* [What to produce]: Select and copy each line of the data below that contains the word "você".

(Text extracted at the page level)
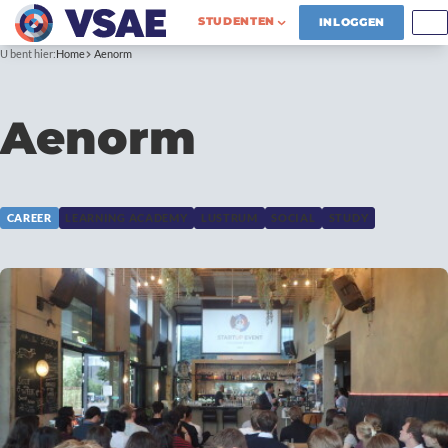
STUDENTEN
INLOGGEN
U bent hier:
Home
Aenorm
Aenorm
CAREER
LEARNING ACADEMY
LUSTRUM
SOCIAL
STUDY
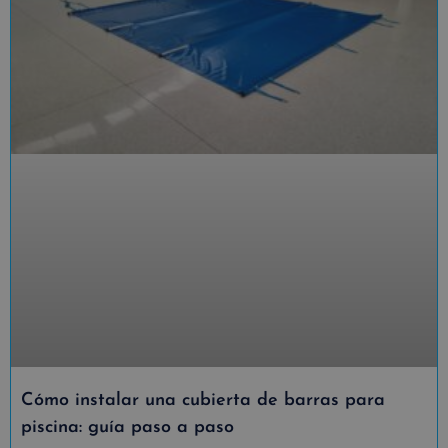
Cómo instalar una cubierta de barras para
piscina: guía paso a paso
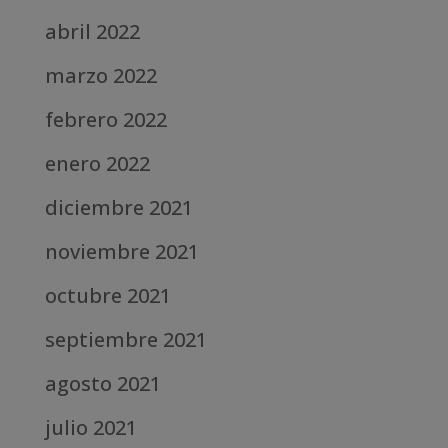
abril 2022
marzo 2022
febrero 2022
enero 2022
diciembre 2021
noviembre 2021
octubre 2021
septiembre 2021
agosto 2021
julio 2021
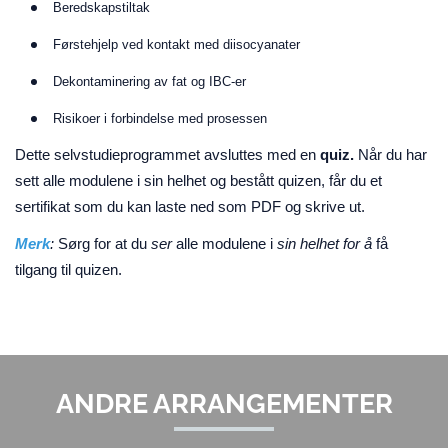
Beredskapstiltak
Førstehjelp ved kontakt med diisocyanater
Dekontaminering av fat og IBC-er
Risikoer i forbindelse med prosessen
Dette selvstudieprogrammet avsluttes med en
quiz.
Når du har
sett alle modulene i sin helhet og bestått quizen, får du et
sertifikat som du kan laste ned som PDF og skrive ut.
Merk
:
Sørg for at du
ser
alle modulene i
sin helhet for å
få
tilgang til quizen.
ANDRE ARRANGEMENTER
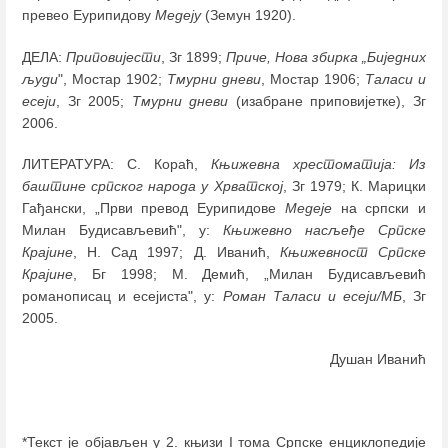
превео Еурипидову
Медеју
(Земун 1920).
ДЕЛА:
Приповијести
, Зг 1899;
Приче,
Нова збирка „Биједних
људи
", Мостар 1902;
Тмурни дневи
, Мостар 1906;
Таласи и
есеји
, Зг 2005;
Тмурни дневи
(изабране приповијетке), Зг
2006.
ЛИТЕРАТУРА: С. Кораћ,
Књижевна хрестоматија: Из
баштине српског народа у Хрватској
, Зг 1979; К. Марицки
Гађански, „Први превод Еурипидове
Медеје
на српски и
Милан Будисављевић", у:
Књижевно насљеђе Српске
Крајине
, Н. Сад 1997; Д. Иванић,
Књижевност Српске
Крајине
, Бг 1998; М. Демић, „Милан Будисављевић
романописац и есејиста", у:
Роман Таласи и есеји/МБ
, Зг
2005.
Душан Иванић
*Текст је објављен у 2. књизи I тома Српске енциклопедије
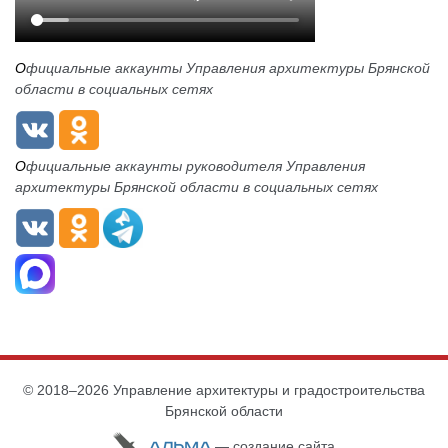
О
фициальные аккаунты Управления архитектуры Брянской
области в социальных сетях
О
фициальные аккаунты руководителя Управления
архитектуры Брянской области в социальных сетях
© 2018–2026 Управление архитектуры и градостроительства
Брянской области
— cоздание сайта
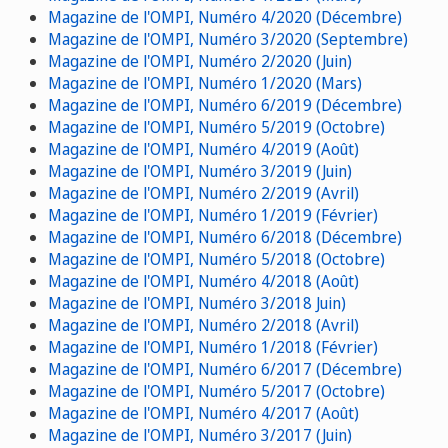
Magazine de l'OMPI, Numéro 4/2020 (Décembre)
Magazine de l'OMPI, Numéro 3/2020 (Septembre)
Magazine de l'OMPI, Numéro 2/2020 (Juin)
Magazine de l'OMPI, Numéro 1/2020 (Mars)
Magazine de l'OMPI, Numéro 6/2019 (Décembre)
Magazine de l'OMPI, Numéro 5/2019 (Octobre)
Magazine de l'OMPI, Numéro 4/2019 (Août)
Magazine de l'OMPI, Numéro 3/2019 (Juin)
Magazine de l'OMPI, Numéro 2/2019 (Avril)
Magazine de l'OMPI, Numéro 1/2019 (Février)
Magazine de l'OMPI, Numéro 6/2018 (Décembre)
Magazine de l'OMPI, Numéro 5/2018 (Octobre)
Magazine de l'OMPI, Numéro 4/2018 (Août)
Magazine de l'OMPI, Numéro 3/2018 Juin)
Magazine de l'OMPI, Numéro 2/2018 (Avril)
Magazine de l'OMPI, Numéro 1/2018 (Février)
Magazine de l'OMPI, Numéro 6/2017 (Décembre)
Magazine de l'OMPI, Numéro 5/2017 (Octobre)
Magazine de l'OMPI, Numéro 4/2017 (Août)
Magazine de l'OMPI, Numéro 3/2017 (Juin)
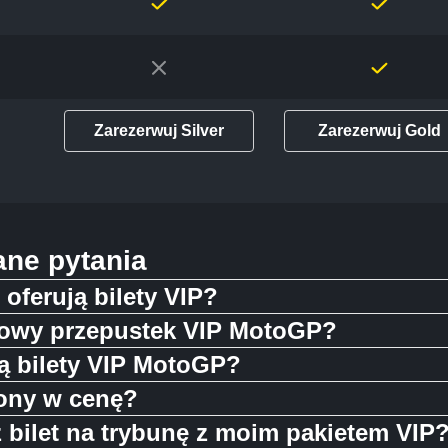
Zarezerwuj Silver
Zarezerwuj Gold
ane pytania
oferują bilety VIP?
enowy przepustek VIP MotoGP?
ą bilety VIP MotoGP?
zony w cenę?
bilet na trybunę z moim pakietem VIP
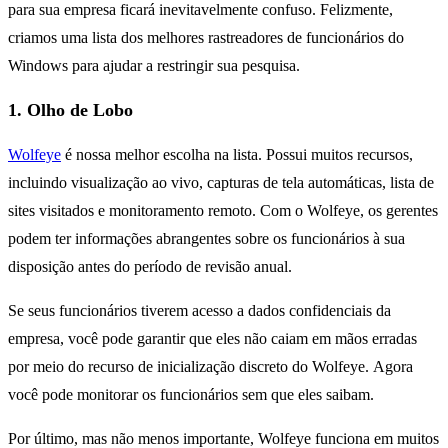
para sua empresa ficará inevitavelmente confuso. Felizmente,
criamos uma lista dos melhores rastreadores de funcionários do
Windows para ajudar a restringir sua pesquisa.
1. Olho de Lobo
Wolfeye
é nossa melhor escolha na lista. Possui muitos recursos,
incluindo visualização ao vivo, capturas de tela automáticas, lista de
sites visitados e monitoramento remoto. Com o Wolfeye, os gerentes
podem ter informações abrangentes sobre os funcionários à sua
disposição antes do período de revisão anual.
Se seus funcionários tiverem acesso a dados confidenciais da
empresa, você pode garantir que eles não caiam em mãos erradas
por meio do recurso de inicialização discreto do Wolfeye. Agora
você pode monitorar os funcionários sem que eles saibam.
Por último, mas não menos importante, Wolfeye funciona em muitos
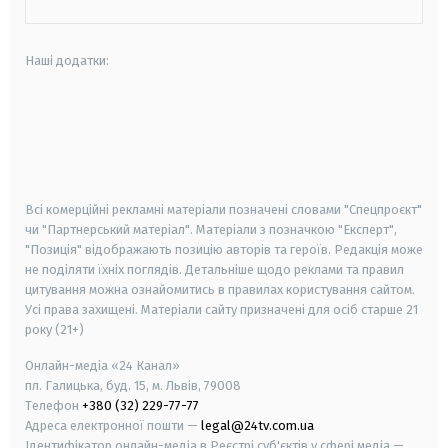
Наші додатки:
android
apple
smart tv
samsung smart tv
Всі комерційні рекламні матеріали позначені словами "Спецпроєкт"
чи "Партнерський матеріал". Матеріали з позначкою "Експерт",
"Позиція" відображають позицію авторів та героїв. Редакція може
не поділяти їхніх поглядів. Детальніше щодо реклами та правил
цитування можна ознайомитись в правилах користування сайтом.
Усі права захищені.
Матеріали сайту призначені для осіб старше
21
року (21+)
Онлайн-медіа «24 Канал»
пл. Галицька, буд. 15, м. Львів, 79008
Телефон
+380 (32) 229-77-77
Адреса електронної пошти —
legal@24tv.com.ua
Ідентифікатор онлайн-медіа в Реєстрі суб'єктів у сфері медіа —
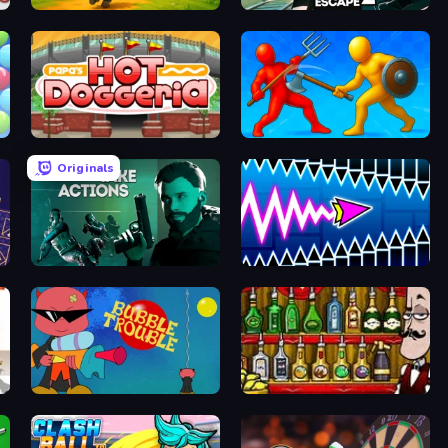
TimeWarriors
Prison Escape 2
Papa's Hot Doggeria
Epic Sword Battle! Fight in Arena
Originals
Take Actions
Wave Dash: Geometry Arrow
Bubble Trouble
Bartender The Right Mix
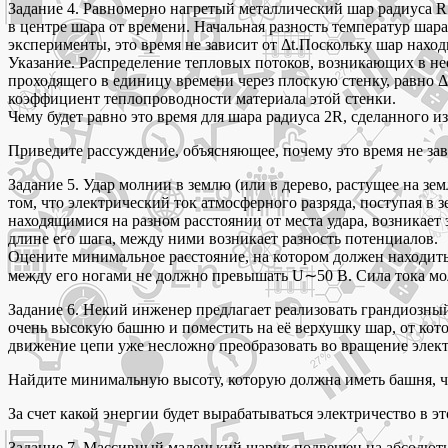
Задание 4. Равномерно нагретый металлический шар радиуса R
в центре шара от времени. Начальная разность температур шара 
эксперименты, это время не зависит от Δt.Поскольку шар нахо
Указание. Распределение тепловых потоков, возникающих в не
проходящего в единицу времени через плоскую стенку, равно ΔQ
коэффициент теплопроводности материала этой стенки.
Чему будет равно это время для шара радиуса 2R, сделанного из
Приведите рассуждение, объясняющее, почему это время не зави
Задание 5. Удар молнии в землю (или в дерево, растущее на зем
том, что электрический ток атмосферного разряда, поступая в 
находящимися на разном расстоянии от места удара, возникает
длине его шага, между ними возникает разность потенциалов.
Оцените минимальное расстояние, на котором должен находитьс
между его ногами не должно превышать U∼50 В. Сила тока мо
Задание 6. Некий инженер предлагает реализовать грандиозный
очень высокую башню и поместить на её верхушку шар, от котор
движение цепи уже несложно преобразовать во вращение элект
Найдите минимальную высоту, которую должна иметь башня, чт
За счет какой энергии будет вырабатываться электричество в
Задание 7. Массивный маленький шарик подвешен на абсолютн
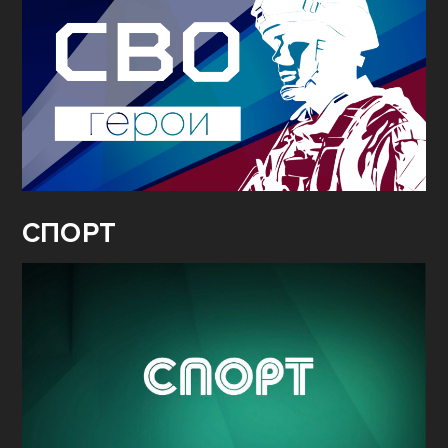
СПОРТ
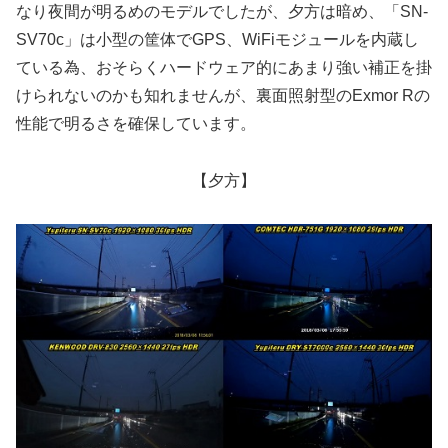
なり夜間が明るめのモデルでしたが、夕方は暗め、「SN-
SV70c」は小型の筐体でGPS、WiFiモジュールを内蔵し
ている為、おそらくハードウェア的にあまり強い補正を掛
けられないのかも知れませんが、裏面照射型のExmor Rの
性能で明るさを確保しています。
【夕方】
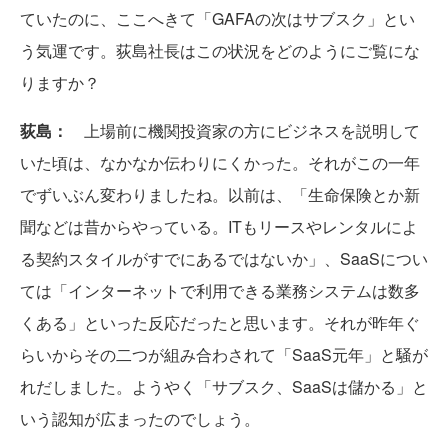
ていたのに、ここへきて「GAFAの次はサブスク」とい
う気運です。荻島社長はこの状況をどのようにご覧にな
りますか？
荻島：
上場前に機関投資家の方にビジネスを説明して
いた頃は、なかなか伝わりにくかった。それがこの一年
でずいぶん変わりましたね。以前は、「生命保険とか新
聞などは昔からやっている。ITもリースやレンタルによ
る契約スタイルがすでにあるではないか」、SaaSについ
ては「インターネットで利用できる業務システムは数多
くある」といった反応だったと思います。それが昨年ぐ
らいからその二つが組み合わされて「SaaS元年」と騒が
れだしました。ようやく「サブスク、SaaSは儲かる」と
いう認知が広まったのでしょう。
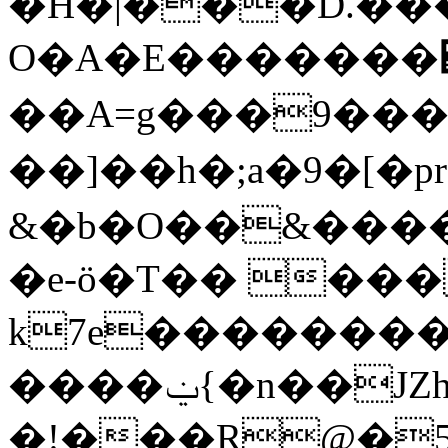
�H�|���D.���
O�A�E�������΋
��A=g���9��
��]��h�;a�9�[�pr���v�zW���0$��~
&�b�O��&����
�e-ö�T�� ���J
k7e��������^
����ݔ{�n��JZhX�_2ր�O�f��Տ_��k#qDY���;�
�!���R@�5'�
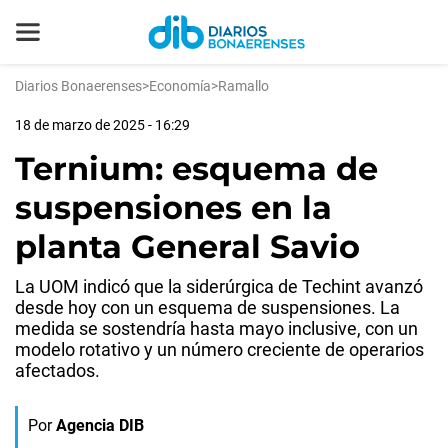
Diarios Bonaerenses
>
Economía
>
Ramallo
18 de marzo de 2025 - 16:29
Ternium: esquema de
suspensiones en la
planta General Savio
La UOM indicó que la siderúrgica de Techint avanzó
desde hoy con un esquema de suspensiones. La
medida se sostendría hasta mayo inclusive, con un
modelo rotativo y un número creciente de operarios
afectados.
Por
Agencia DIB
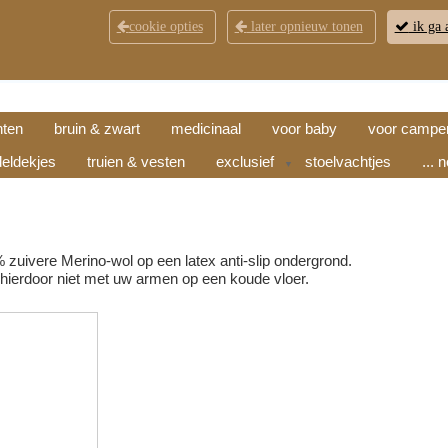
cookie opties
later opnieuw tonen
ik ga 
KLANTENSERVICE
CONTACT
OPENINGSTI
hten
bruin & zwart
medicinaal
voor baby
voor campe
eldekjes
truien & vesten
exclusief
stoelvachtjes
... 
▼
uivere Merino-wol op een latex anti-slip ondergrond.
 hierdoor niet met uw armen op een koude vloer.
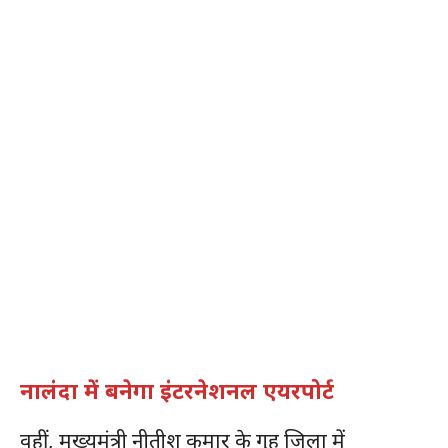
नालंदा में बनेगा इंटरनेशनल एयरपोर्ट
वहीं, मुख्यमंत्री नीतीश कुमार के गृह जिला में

* [Result for this exercise]:
empresa, você pode garantir que eles não caiam em mãos erradas
você pode monitorar os funcionários sem que eles saibam.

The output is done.